João Paulo II - Um ano depois

Não creio. Sou a favor da Interrupção Voluntária da Gravidez. Defendo o uso do preservativo. Considero que a vida, se estiver a causar unicamente sofrimento, possa ser interrompida. Estas são as minhas convicções. As convicções do senhor Wojtyla eram diferentes. Ainda bem que as defendeu: uma pessoa que não defende as suas convicções, só porque a maioria possa estar contra elas, é vulgarmente chamado de cobarde, cacique, oportunista, enfim, por aí...
Apenas registo, passado um ano da sua morte, o legado que ele deixou: esteve contra o comunismo e o nacional-socialismo, vulgo, nazismo, estava agora contra o capitalismo neo-liberal; aproximou-se dos jovens, mas não deixou de prescindir de mostrar que a velhice, mesmo sofrida, é uma parte da condição humana,i.e.,resistiu à tirania da juventude que neste mundo assume proporções cada vez mais surrealistas - aos 45 anos, uma pessoa já não é válida para trabalhar...

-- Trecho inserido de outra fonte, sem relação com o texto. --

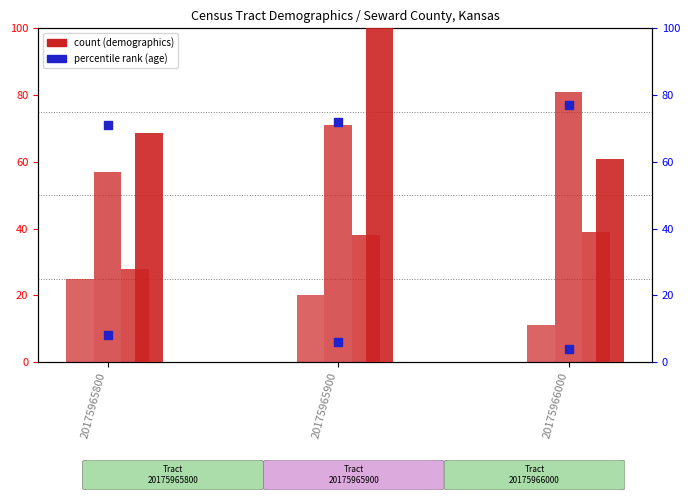

Which series has the widest spread of Y values?

Total population (scaled)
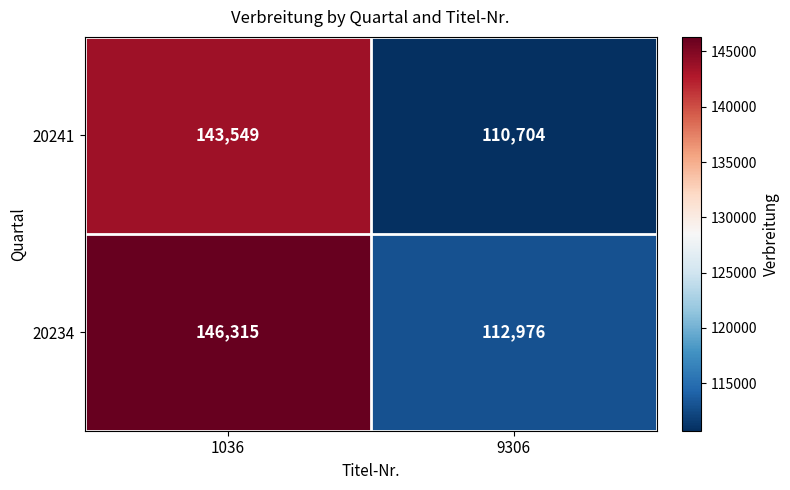

The value of 20234 at 1036 is 146315. True or false?

True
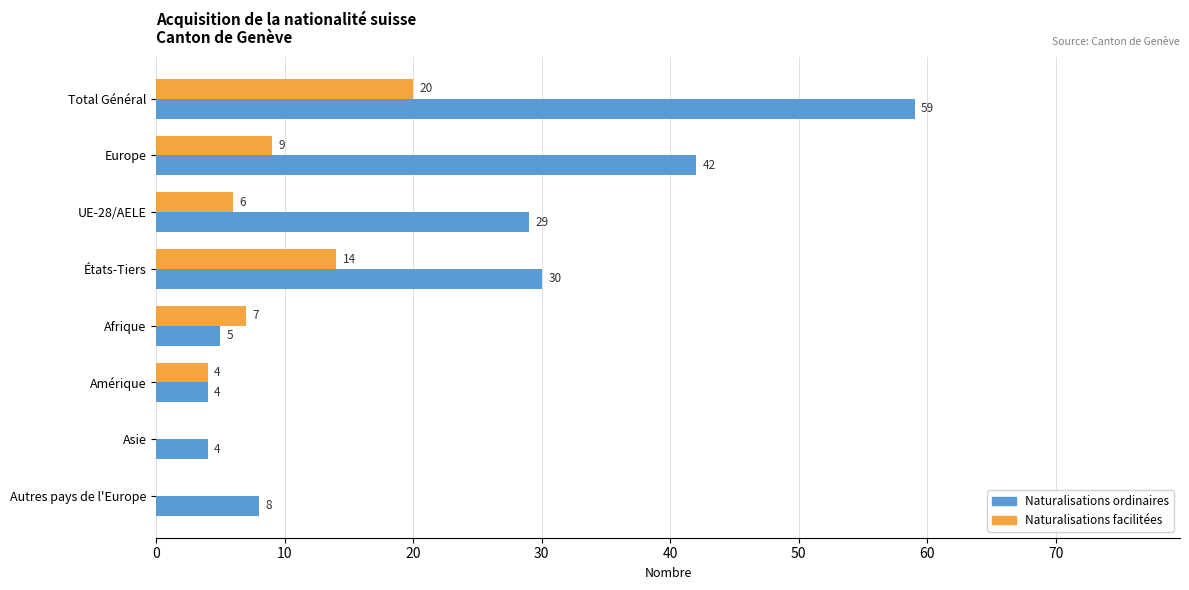

At which label is Naturalisations ordinaires closest to 31?

États-Tiers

Praticou o ecumenicismo, abrindo a Igreja ao diálogo com outras religiões, deixou o conforto do Vaticano e viajou pelo mundo inteiro, desde a mais cosmopolita das cidades ao mais inóspito sítio; foi um pregador incansável da paz, nunca renengando que existem certos momentos na vida que a força possa ser usada para libertar o Homem (ele foi o primeiro líder internacional a denunciar que a população muçulmana de Sarajevo estava sob cerco e que todos os meios eram válidos para prevenir o genocídio).
Há um ano, muitos elogios se ouviram. Aquele que eu considerei mais correcto, na altura, foi proferido pelo Presidente da Comunidade Islâmica Portuguesa: «João Paulo II foi o Papa dos crentes e dos não crentes.» Hoje, com a boçalidade da questão dos cartoons na agenda, talvez não fosse permitido a um líder muçulmano tal liberdade.
Agora que passa um ano sobre a sua morte, e uma vez que não sou crente, apenas desejo que descanse em paz e que a forma como percorreu a vida inspire a vida de certos cowboys que andam pelo mundo a provocar a morte.
Infelizmente, sei que este meu último desejo não se realizará...
Carlos Malmoro
PS: É impressão minha ou Karol Wojtyla conseguia ser mais enfático com uma palavra, dita distorcidamente por causa da doença, do que Bento XVI numa encíclica inteira?